■ What is required ■
Print out the entries from the line containing "TABLE 1 | Baseline" through the last line, exactly, and print nothing else. Pictures are not copied.

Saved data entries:
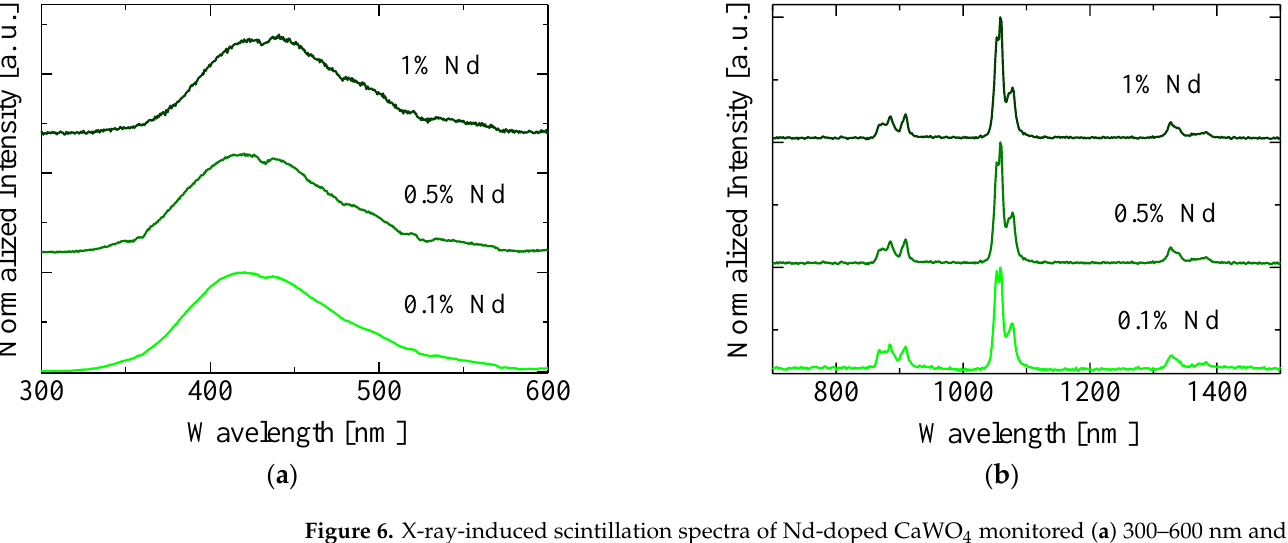
Figure 6. X-ray-induced scintillation spectra of Nd-doped CaWO 4 monitored ( a ) 300 – 600 nm and ( b ) 700 – 1500 nm. The X-ray-induced scintillation decay curves monitored at the range from UV to vis- ible light are exhibited in Figure 7a. They were well agreed with a sum of two exponential functions. The origin of the fast (~1 μs ) and slow (~5 – 7 μs ) components were respectively considered to be the WO 3 – V O complex defects and the charge transfer transitions in (WO 4 ) 2- anion complex because the confirmed decay times were comparable with the scin- tillation decay times of CaWO 4 , reported in the past study [43]. The slow components be- came fast as the Nd concentration increased. It presented that the energy transfer from the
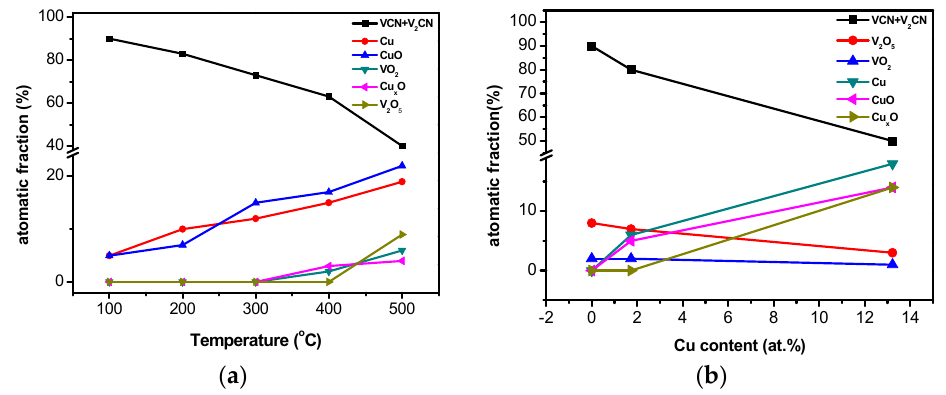
Figure 10. Oxide-content of VCN–13.2 at.% Cu composite films after sliding ( a ) at different temperatures and ( b ) oxide-content of VCN–Cu composite films after sliding at 500 °C.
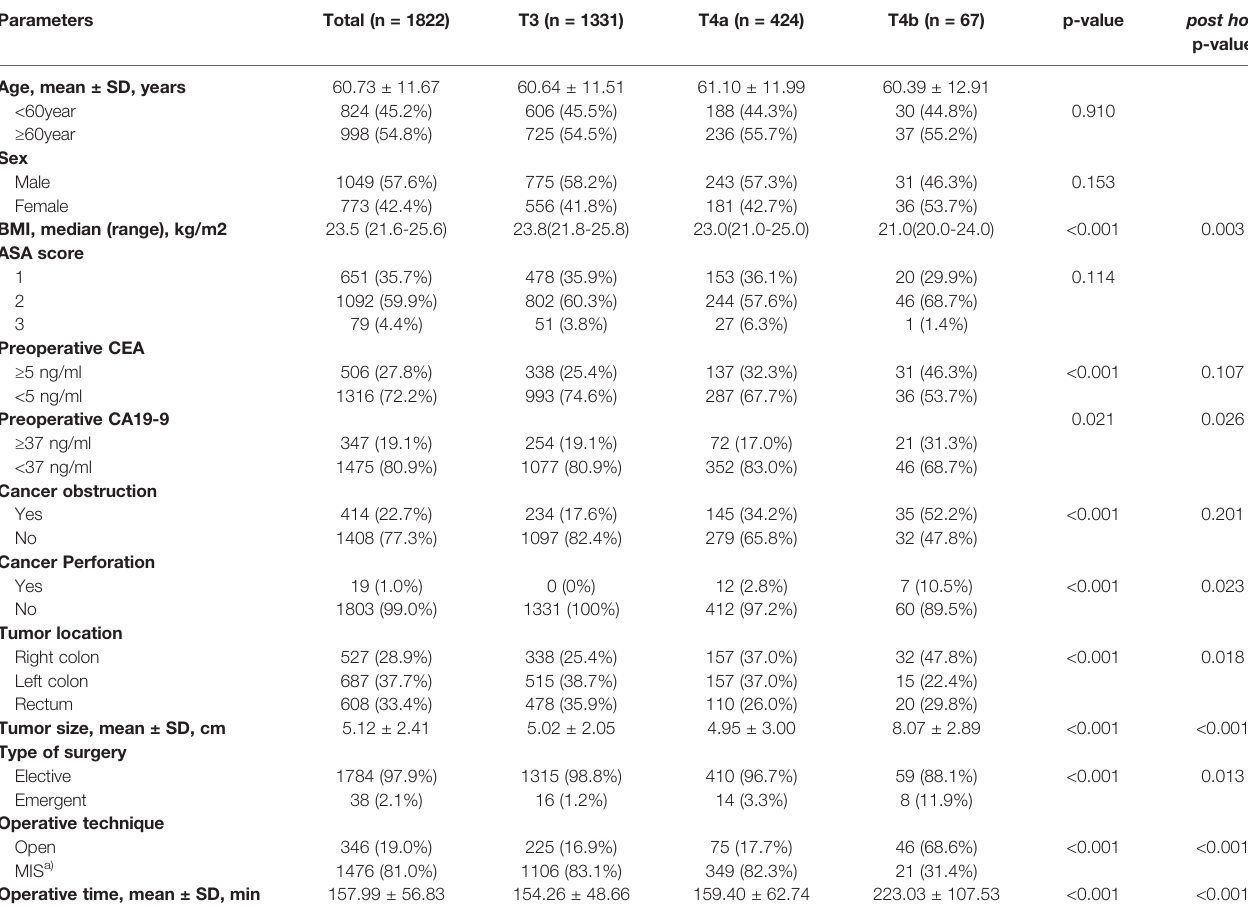
TABLE 1 | Baseline characteristics of the study subjects.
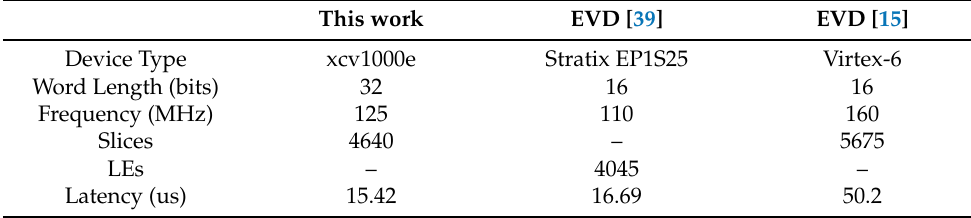
Table 7. Performance comparison of our design and selected previous pieces of research. This work EVD [39] EVD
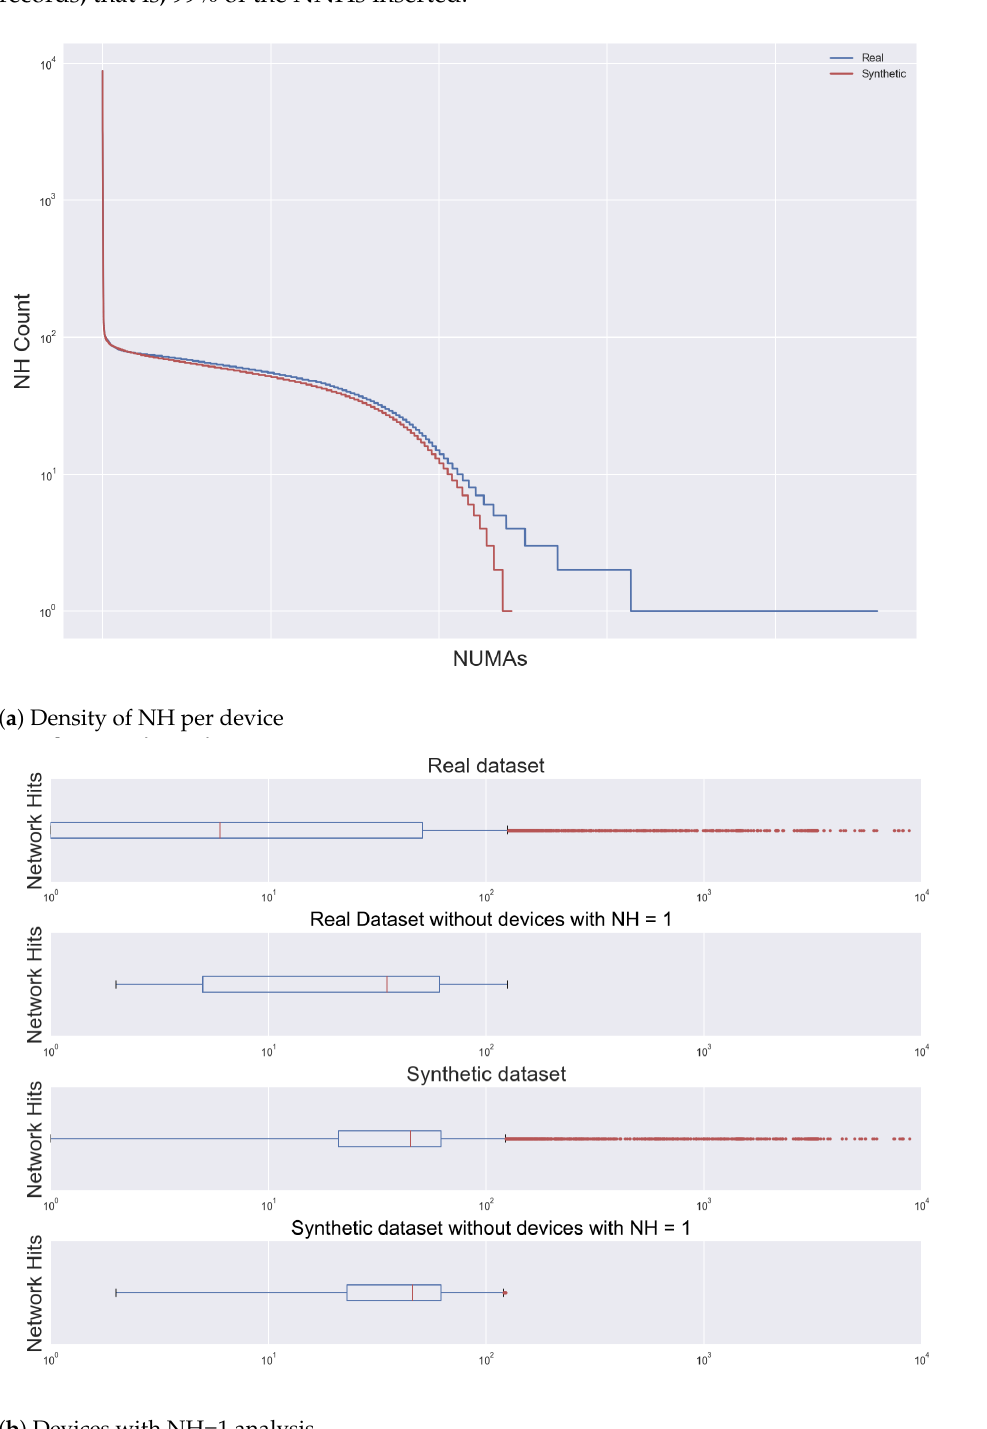
Figure 13. Comparison of statistical behavior between real and synthetic data. Once we confirmed adequate behavior, we introduced controlled noise to evaluate FNFA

■ Written solution ■
TABLE 1 | Baseline characteristics of the study subjects.
Table 7. Performance comparison of our design and selected previous pieces of research. This work EVD [39] EVD
Figure 13. Comparison of statistical behavior between real and synthetic data. Once we confirmed adequate behavior, we introduced controlled noise to evaluate FNFA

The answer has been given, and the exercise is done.